Harmon, the city’s former police chief, “had no constituency,” stated Ken Warren, political science professor at Saint Louis University.

Most voters, Caucasian and African-American, chose their candidate for one reason: vision, according to the St. Louis Post-Dispatch’s poll.

In the same poll, Caucasian voters said Slay’s strongest trait was integrity. His weakest trait was his lack of administrative ability-an apparent reference to his lack of experience as mayor.

Those findings are from the Post-Dispatch’s exit poll, called the Warren Poll. Canvassers interviewed 782 city voters Tuesday as they left their polling places in 22 wards. The racial breakdown of the poll participants reflected the overall percentages for a typical city-wide election.

Warren supervised the poll, and it has a margin of error of 3.5 percentage points.
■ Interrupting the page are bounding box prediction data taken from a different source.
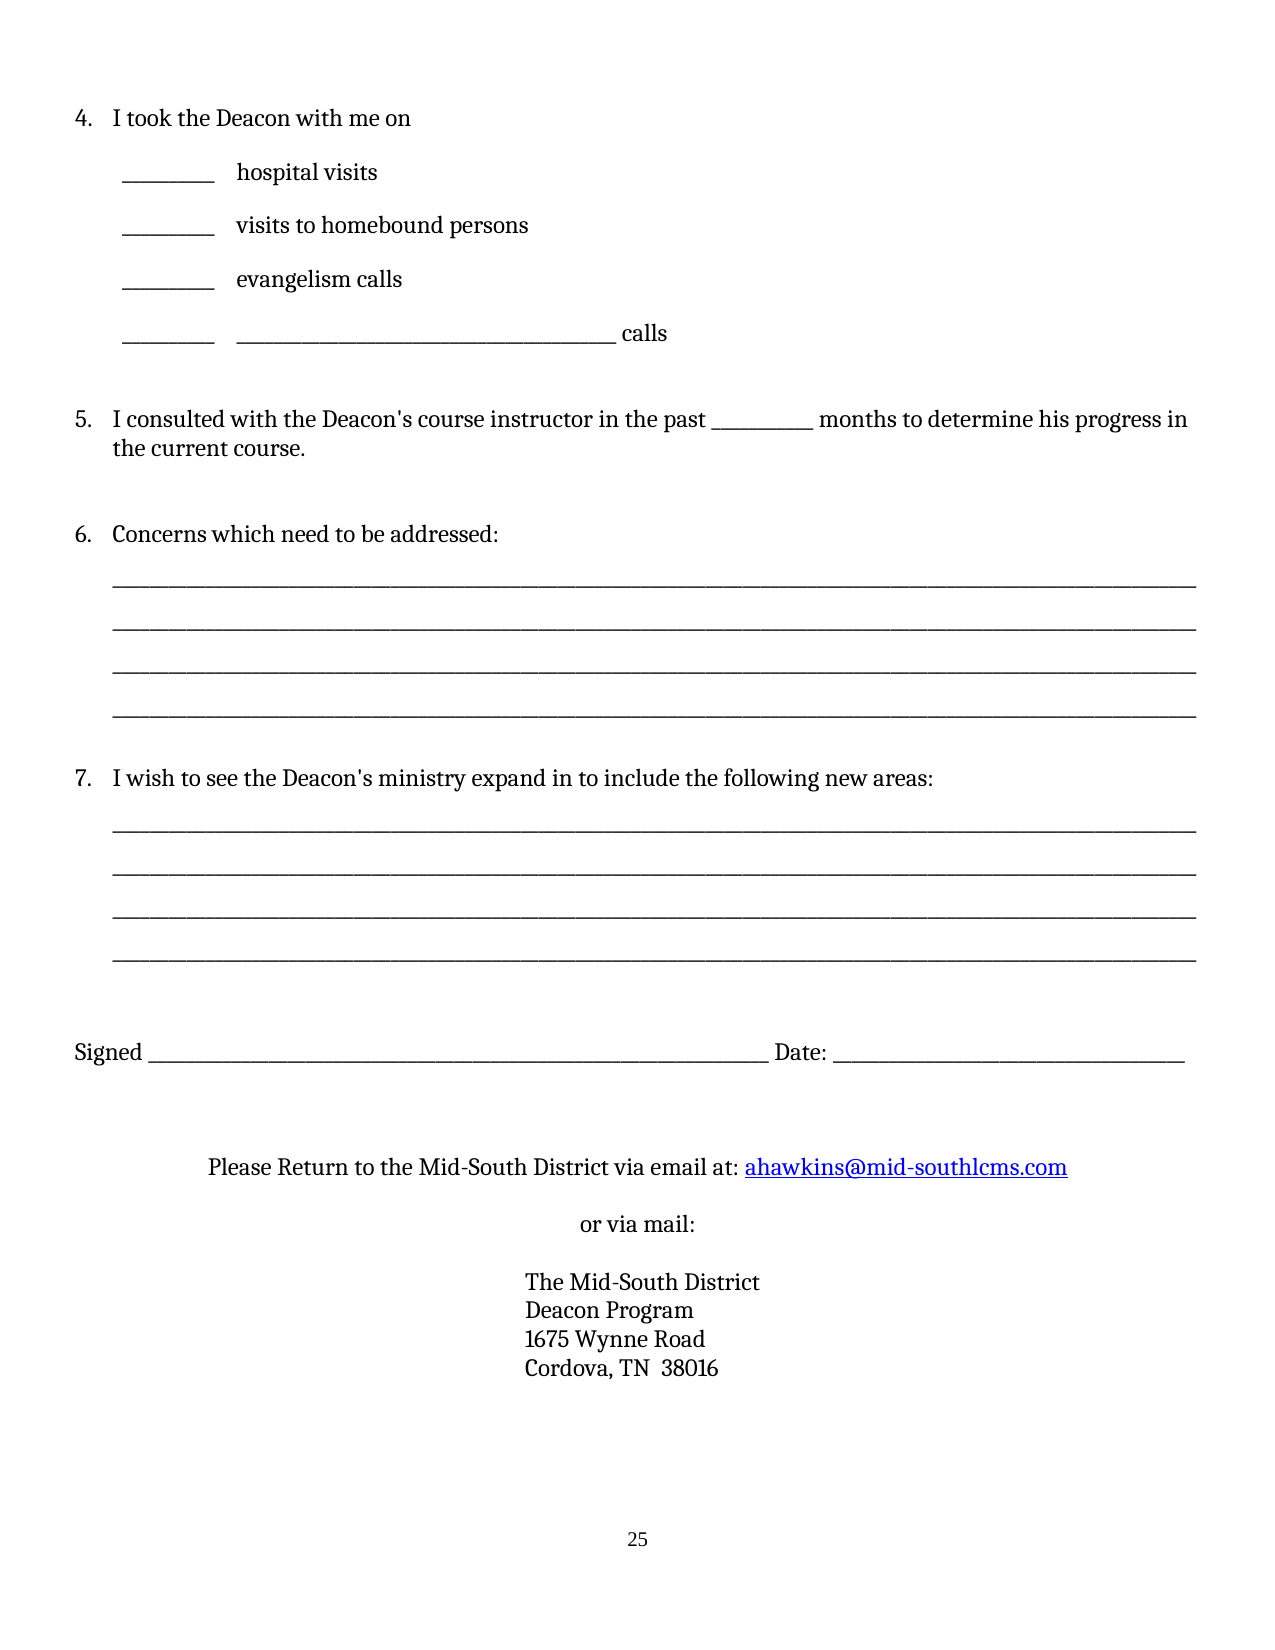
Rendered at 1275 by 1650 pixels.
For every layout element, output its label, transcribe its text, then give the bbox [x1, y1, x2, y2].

text 5. I consulted with the Deacon's course instructor in the past ___________ months to determine his progress in the current course. [75, 405, 1200, 462]
text 1675 Wynne Road [525, 1325, 1200, 1354]
text Cordova, TN 38016 [525, 1354, 1200, 1382]
text The Mid-South District [525, 1267, 1200, 1296]
text Deacon Program [525, 1296, 1200, 1325]
text 4. I took the Deacon with me on [75, 104, 1200, 132]
text 7. I wish to see the Deacon's ministry expand in to include the following new areas: [75, 764, 1200, 793]
text or via mail: [75, 1210, 1200, 1239]
text Please Return to the Mid-South District via email at: ahawkins@mid-southlcms.com [75, 1152, 1200, 1181]
text __________ _________________________________________ calls [122, 319, 1200, 347]
text 6. Concerns which need to be addressed: [75, 520, 1200, 549]
text __________ visits to homebound persons [122, 211, 1200, 240]
text __________ hospital visits [122, 157, 1200, 186]
text __________ evangelism calls [122, 265, 1200, 294]
text ____________________________________________________________________________________________________________________________________________________________________________________________________________________________________________________________________________________________________________________________________________________________________________________________________________________________________________________________________________________ [112, 807, 1200, 966]
text Signed ___________________________________________________________________ Date: ______________________________________ [75, 1037, 1200, 1066]
text ____________________________________________________________________________________________________________________________________________________________________________________________________________________________________________________________________________________________________________________________________________________________________________________________________________________________________________________________________________________ [112, 563, 1200, 721]
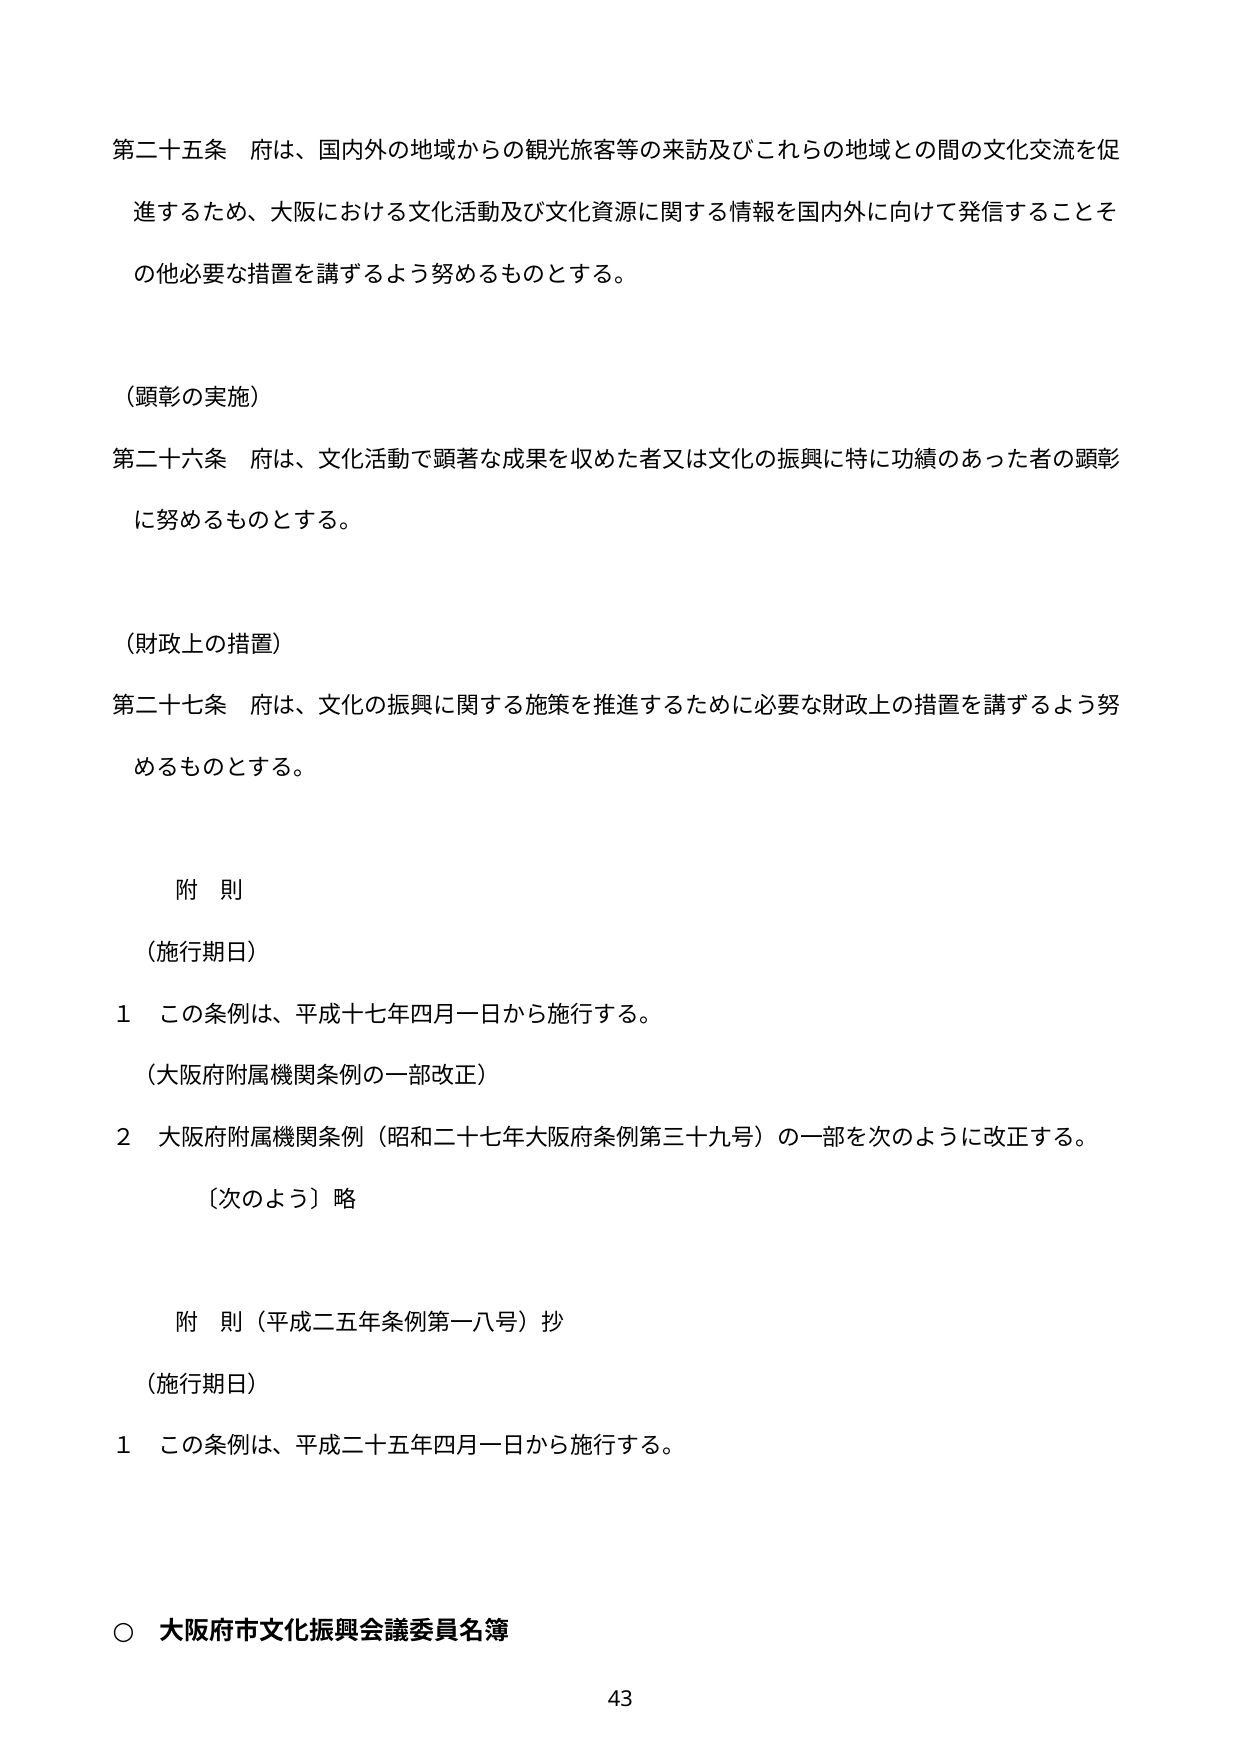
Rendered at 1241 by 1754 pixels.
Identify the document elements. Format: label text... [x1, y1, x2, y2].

text （施行期日） [133, 920, 1128, 981]
text 第二十五条 府は、国内外の地域からの観光旅客等の来訪及びこれらの地域との間の文化交流を促進するため、大阪における文化活動及び文化資源に関する情報を国内外に向けて発信することその他必要な措置を講ずるよう努めるものとする。 [112, 118, 1128, 303]
text （財政上の措置） [112, 611, 1128, 673]
text 第二十七条 府は、文化の振興に関する施策を推進するために必要な財政上の措置を講ずるよう努めるものとする。 [112, 673, 1128, 796]
text 〔次のよう〕略 [196, 1166, 1128, 1228]
text （大阪府附属機関条例の一部改正） [133, 1043, 1128, 1105]
text １ この条例は、平成十七年四月一日から施行する。 [112, 981, 1128, 1043]
text 附 則（平成二五年条例第一八号）抄 [175, 1290, 1128, 1351]
text ２ 大阪府附属機関条例（昭和二十七年大阪府条例第三十九号）の一部を次のように改正する。 [112, 1105, 1128, 1166]
text （施行期日） [133, 1351, 1128, 1413]
text ○ 大阪府市文化振興会議委員名簿 [112, 1598, 1128, 1660]
text （顕彰の実施） [112, 365, 1128, 426]
text 第二十六条 府は、文化活動で顕著な成果を収めた者又は文化の振興に特に功績のあった者の顕彰に努めるものとする。 [112, 426, 1128, 550]
text １ この条例は、平成二十五年四月一日から施行する。 [112, 1413, 1128, 1475]
text 附 則 [175, 858, 1128, 920]
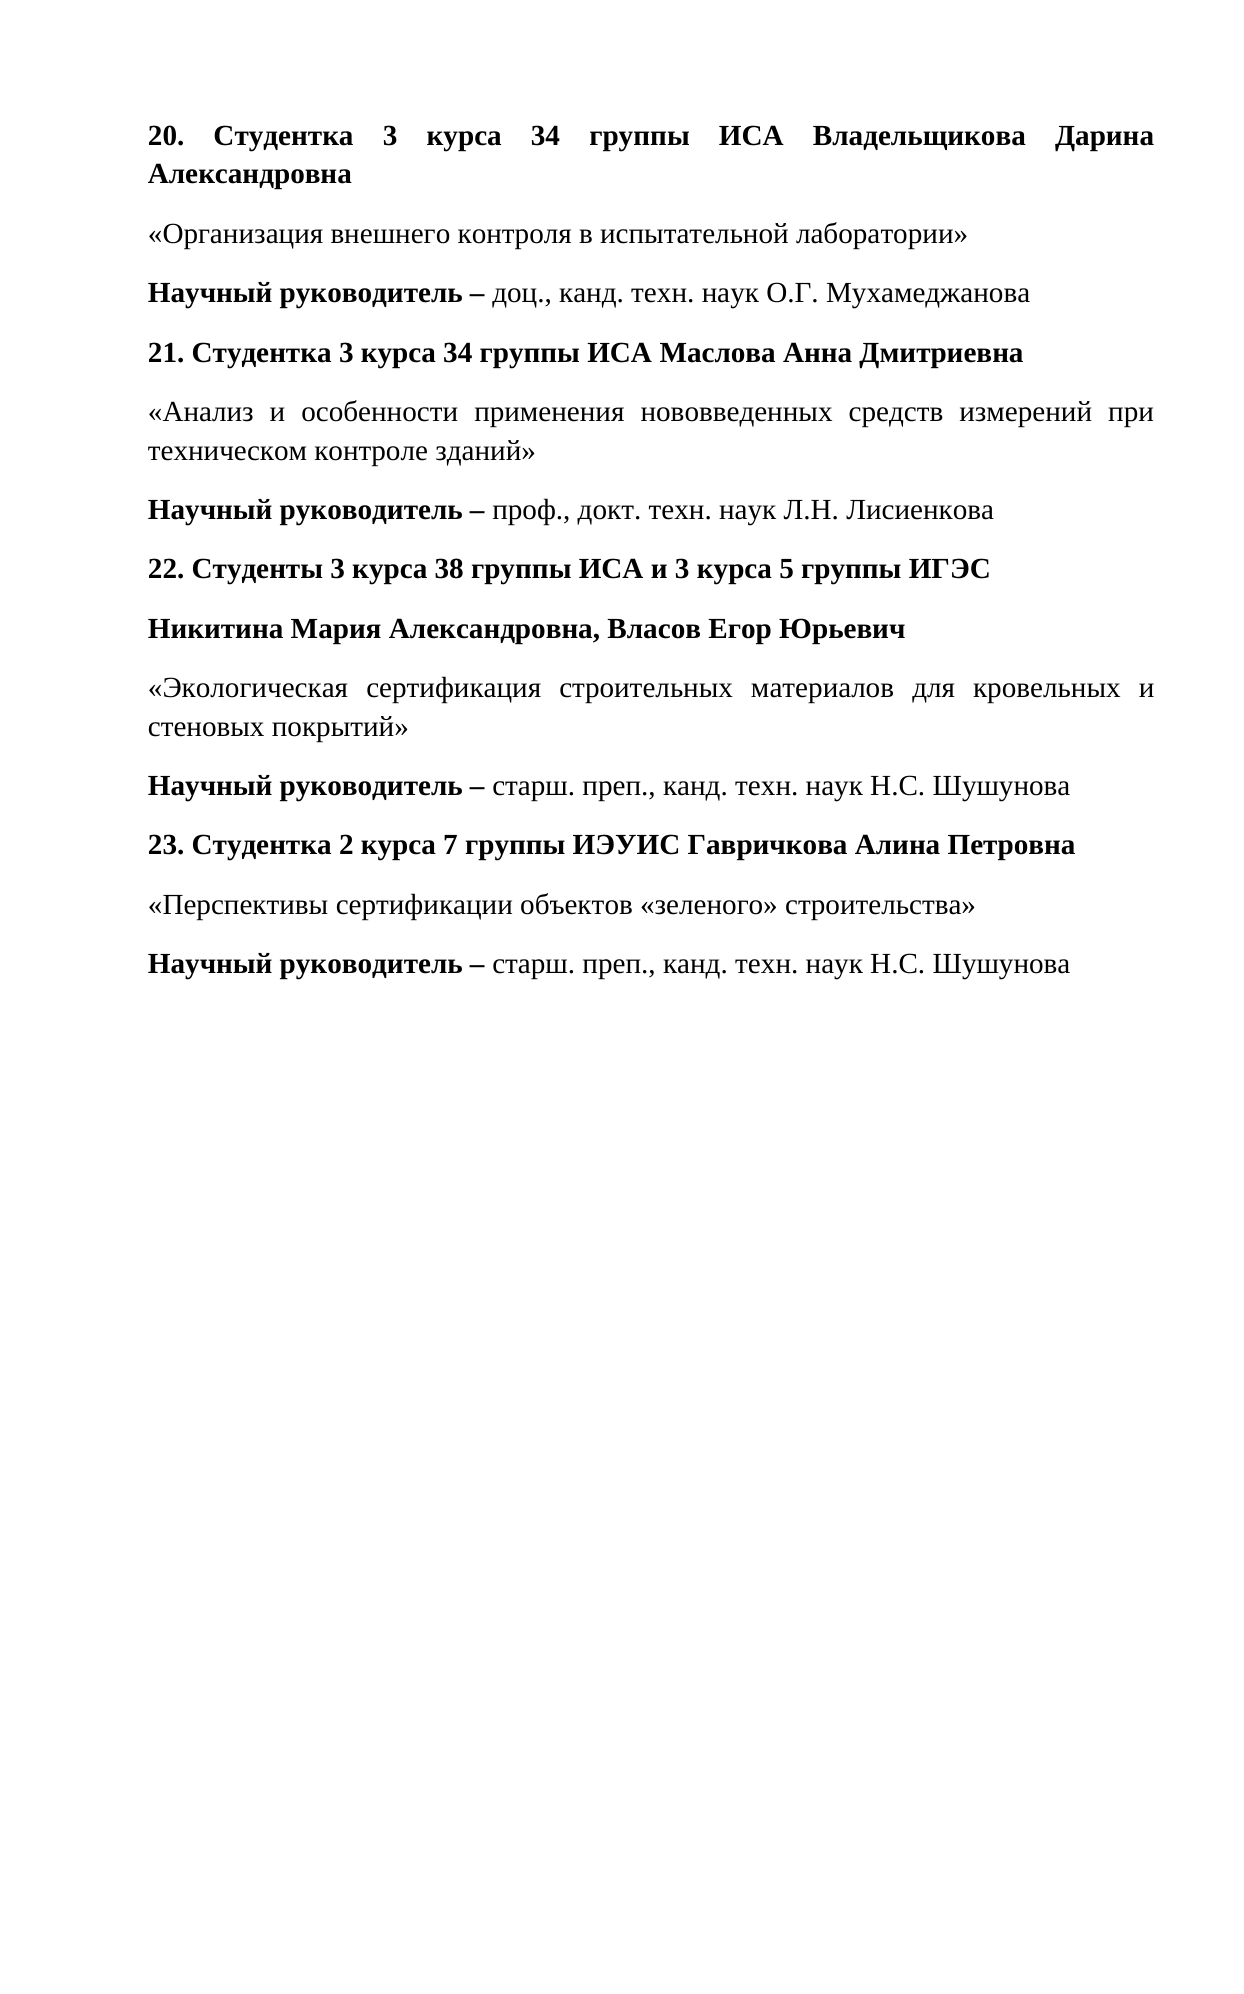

That means that any number in the overall poll could be 3.5 percentage points higher or lower.

However, Caucasian and African-American voters polled were so far apart on most questions that the margin of error generally did not matter.

Among Caucasian voters, 86.3 percent backed Slay. Among African-American voters, 84.8 percent supported Bosley. Harmon was lost somewhere in the middle, with only 7.7 percent of Caucasian voters and 2 percent of African-Americans favoring him.

The final figures show that Slay received 52.7 percent of the votes. Bosley received 41 percent, and Harmon received only 5.3 percent.

By winning the Democratic primary, Slay conquered his biggest struggle thus far.

Warren concludes that race is still the trump card. “Slay was seen as the white voters’ candidate. Bosley was seen as the black voters’ candidate. And Harmon had nowhere to go,” Warren said in the St. Louis Post-Dispatch.